The word you are looking for is the Coefficient of Restitution.

The coefficient of restitution$(e)$ decides whether the collision is elastic or inelastic. It depends on the surfaces of contact between the balls. The value of $e$ is generally between $0$ and $1$. With $0$ representing completely inelastic, and $1$ representing completely elastic.

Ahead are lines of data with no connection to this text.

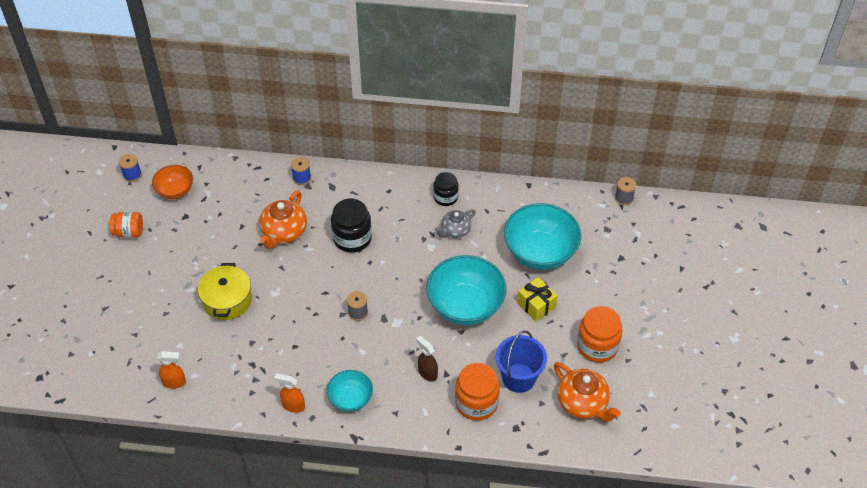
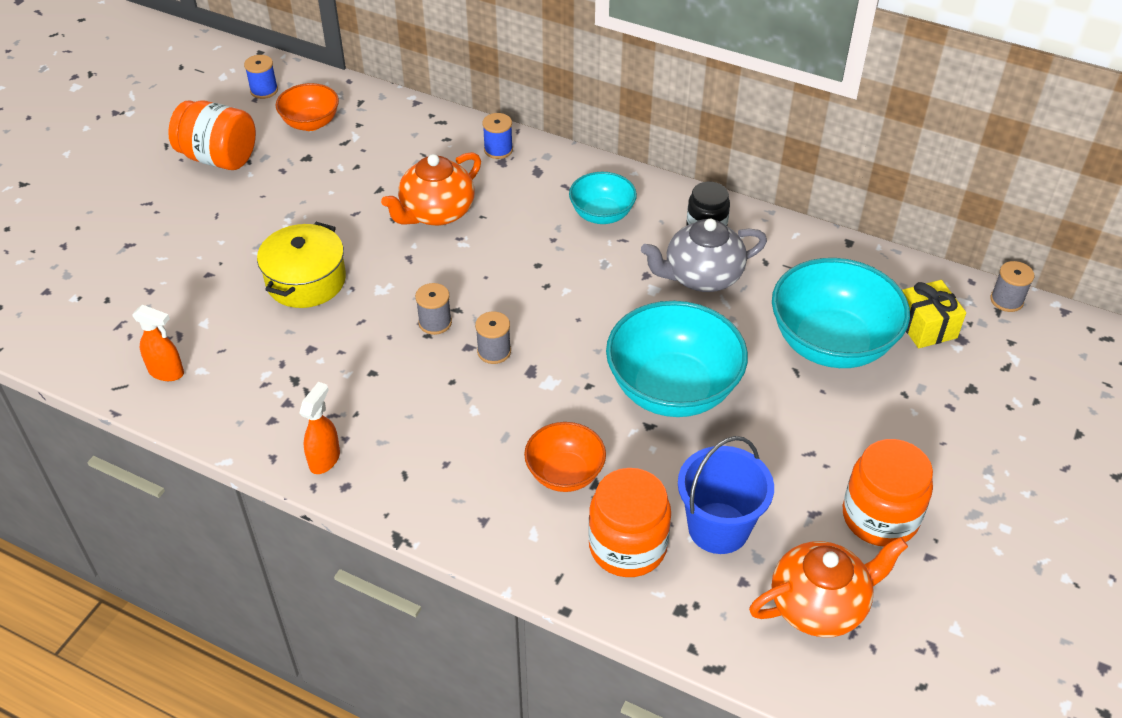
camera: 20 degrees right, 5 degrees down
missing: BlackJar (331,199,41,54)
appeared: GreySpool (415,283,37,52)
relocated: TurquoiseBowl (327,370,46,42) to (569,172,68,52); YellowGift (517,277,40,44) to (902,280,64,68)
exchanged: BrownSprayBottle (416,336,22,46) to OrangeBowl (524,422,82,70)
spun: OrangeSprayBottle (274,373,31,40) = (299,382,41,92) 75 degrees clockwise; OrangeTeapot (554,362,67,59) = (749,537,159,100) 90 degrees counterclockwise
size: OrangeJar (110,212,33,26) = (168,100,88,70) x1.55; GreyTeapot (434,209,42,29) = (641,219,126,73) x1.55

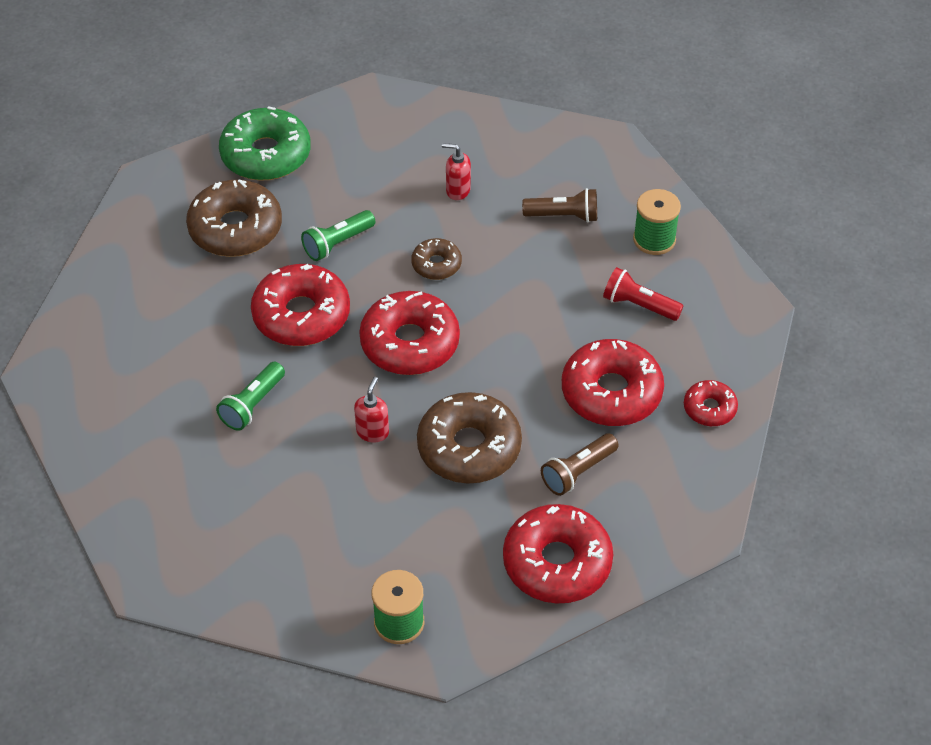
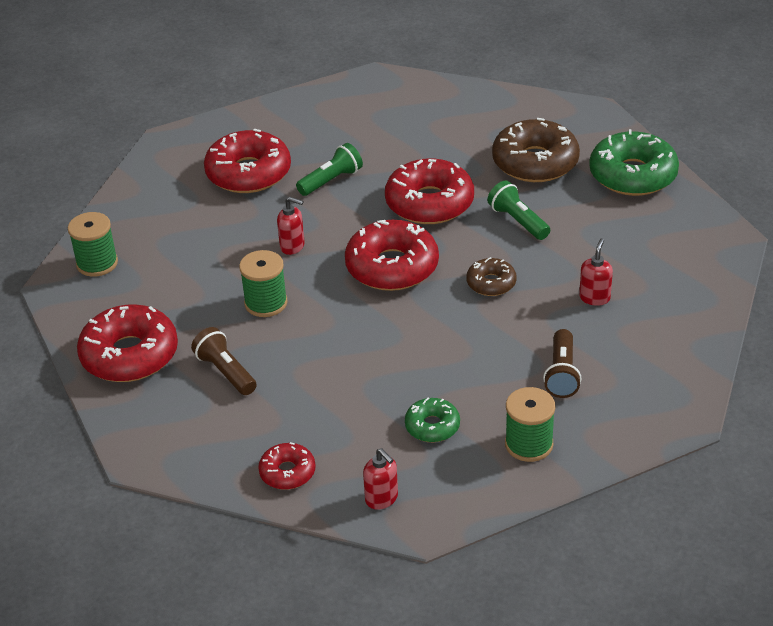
camera: 95 degrees right, 10 degrees down
appeared: RedSoapDispenser (363,448,35,62)
relocated: RedDonut (562,339,102,87) to (204,129,87,64)
exchanged: BrownDonut (417,392,105,92) to GreenSpool (239,250,49,67); RedFlashlight (603,267,81,54) to GreenDonut (405,397,55,45)
spun: GreenFlashlight (216,362,69,69) = (296,143,67,53) 105 degrees clockwise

  • If $e=0$, then the balls would stick together at contact. They would move together with a velocity lower than that of the original in the same direction. The law of conservation of momentum will be valid here.
  • If $0<e<1$, then a partially elastic collision will take place. According to the masses, the balls could move in the same direction, with different velocities. Or move in opposite directions and still satisfy the law of conservation of momentum.
  • If $e=1$, then the collision is completely elastic. The incoming ball might rebound and the second ball might move in the original direction. All this happens in accordance with the laws of conservation of momentum and energy. In a special case, if the masses of the balls are equal, then the first ball could stop, and the second one moves in the same direction with the same velocity.

In short, the coefficient of restitution tells us how much loss energy loss occurs to heat. The law of conservation of momentum is valid in all three cases. But only for $e=1$ is the energy not lost to the surrounding as heat.